Selected excerpt ->
···
Basilica of Maxentius
The Basilica of Maxentius and Constantine (sometimes known as the Basilica Nova - meaning "new basilica" - or Basilica of Maxentius) is an ancient building in the Roman Forum, Rome, Italy. It was the largest building in the Forum.
Construction began on the northern side of the forum under the emperor Maxentius in 308, and was completed in 312 by Constantine I after his defeat of Maxentius at the Battle of the Milvian Bridge.
The building consisted of a central nave covered by three groin vaults suspended 39 meters above the floor on four large piers, ending in an apse at the western end containing a colossal statue of Constantine (remnants of which are now in a courtyard of the Palazzo dei Conservatori of the Musei Capitolini). The lateral forces of the groin vaults were held by flanking aisles measuring 23 by 17 metres (75 x 56 feet). The aisles were spanned by three semi-circular barrel vaults perpendicular to the nave, and narrow arcades ran parallel to the nave beneath the barrel vaults. The nave itself measured 25 metres by 80 metres (83 x 265 feet) creating a 4000 square meter floor. Like the great imperial baths, the basilica made use of vast interior space with its emotional effect.
···
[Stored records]

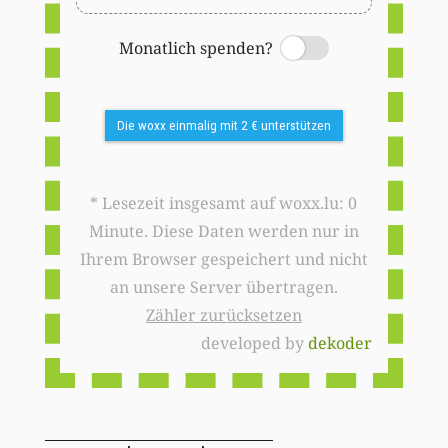
Monatlich spenden?
Switch
Die woxx einmalig mit 2 € unterstützen
* Lesezeit insgesamt auf woxx.lu: 0
Minute. Diese Daten werden nur in
Ihrem Browser gespeichert und nicht
an unsere Server übertragen.
Zähler zurücksetzen
developed by
dekoder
···
Assignment 1 -> In what year was the building completed, according to the Basilica of Maxentius passage?
Assignment 2 -> Please list every name the Basilica of Maxentius passage gives for the building.
Assignment 3 -> Repeat the part of the Basilica of Maxentius passage that begins at the words "The building consisted" and stops after "its emotional effect.".

Exercise response 1 -> It was completed in 312.

Exercise response 2 -> Basilica of Maxentius and Constantine; Basilica Nova; Basilica of Maxentius

Exercise response 3 ->
The building consisted of a central nave covered by three groin vaults suspended 39 meters above the floor on four large piers, ending in an apse at the western end containing a colossal statue of Constantine (remnants of which are now in a courtyard of the Palazzo dei Conservatori of the Musei Capitolini). The lateral forces of the groin vaults were held by flanking aisles measuring 23 by 17 metres (75 x 56 feet). The aisles were spanned by three semi-circular barrel vaults perpendicular to the nave, and narrow arcades ran parallel to the nave beneath the barrel vaults. The nave itself measured 25 metres by 80 metres (83 x 265 feet) creating a 4000 square meter floor. Like the great imperial baths, the basilica made use of vast interior space with its emotional effect.